Perhaps the winter is over forever:
“At the same time, I don’t think there will be an ‘AI winter’ again, where hype cycles happen and there’s no more funding, and so on, because AI is now running in production,” Richard Socher said during an onstage interview at a Bloomberg event today. “Google search and social media, and now enterprises, are using AI on an ongoing basis — they’re seeing great returns on those investments.”
“There’s definitely hype,” adds Ng, “but I think there’s such a strong underlying driver of real value that it won’t crash like it did in previous years.”
Some of the recent boom in AI/ML has been the result of genuine innovation. Neural networks, tensors, and increasing efficiency hardware efficiency mean that artificial intelligence is concretely better today than it was in the recent past.
But too often we’re drawing a straight line from where we are to the utopian future, and assuming that future is right around the corner. What looks like a technological revolution right now is also a lucky alignment of economics and consumer attitudes, all of which are fickle and constantly changing.
What might happen is that machine learning succeeds despite the public’s lack of trust, and it becomes an antagonist. Products will advertise that they’re curated by humans, or at least that there are human moderators. That’ll become a selling point, that there is common sense that catches self-reinforcing evil cycles in feed-organization and other mechanisms. Companies use machine learning behind the scenes, but it disappears from their product marketing.

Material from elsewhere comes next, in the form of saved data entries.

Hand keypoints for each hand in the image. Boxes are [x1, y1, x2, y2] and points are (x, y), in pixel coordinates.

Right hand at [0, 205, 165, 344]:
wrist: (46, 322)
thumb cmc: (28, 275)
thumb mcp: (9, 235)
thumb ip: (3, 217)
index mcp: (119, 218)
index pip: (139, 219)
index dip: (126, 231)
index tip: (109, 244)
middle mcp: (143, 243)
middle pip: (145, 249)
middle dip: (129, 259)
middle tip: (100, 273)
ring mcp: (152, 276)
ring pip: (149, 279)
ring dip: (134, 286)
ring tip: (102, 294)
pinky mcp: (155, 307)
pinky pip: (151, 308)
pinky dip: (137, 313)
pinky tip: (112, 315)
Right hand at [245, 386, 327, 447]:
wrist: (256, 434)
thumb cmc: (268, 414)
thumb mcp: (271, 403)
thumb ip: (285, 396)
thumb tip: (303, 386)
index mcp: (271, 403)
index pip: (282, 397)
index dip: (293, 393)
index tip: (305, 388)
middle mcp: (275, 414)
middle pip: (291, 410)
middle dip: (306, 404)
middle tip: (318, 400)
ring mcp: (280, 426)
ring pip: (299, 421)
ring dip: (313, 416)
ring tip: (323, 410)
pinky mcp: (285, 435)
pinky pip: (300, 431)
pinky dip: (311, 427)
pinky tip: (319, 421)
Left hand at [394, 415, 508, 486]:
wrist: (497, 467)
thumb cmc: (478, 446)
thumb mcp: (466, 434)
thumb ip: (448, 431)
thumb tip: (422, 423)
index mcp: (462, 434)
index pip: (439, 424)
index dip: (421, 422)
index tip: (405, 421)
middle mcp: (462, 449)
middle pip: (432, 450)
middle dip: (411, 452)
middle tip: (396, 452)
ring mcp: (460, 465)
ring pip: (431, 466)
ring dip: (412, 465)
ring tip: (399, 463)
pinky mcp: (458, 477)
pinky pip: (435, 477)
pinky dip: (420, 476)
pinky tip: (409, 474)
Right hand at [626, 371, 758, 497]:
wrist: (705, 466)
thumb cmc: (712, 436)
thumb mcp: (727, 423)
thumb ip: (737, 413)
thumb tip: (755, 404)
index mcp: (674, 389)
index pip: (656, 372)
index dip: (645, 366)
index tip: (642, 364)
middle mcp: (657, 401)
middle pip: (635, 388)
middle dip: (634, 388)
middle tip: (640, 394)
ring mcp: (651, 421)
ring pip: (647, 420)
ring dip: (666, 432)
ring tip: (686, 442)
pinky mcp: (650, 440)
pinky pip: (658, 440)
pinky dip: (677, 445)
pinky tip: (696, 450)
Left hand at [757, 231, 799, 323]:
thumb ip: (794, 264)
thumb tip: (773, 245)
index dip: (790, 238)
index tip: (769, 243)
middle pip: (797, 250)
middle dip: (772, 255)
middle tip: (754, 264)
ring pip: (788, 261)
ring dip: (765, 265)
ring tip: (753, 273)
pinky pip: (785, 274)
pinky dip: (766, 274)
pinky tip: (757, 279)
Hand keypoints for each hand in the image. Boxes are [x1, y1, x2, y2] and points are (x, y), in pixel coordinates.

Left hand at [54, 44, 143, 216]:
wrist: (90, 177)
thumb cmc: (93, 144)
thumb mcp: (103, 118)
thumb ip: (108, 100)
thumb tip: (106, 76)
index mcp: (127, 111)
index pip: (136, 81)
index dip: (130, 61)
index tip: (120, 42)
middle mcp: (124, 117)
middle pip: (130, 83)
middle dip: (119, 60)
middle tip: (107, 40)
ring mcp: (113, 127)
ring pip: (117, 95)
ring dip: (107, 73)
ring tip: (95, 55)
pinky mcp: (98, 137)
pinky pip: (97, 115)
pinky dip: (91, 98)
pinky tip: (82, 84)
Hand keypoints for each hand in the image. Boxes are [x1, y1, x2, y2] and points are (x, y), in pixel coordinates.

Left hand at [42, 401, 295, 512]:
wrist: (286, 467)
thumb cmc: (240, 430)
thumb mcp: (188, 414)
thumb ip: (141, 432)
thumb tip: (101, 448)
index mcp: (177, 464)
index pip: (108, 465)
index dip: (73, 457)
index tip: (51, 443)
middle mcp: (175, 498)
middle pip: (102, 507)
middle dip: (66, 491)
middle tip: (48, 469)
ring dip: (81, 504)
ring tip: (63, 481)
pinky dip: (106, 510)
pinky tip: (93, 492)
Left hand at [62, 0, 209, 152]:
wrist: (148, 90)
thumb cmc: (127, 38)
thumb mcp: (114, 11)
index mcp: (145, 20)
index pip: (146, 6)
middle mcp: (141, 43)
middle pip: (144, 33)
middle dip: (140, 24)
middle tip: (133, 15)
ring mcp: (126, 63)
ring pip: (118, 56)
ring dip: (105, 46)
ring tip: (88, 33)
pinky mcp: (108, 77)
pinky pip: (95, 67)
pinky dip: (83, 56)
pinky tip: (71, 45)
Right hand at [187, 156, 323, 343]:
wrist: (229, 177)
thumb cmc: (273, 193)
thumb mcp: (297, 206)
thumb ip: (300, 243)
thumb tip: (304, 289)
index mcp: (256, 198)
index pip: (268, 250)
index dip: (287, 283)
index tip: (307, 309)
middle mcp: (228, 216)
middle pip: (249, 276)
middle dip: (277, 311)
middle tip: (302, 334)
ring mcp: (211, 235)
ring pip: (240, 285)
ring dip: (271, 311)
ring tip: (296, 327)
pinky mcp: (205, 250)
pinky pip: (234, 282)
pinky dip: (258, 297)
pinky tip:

Or perhaps what we’re seeing right now is the validation / invalidation of the technology in different domains. It’ll succeed in recognition and categorization tasks to the point that programmers will be able to call a
detect() routine and it ‘just works.’ We’ll gradually forget it was ever a hot trend, and just rely on that part of computing being fixed. But we’ll also forget about the hype that this was going to solve everything, and the rest of our technology landscape will look pretty much the same.
Or, maybe, it’ll all just work out. I kind of like Umer Mansoor’s take the best:
AI is not magic and the hype will die down, but the next AI winter will be more like a California winter, not a Canadian one.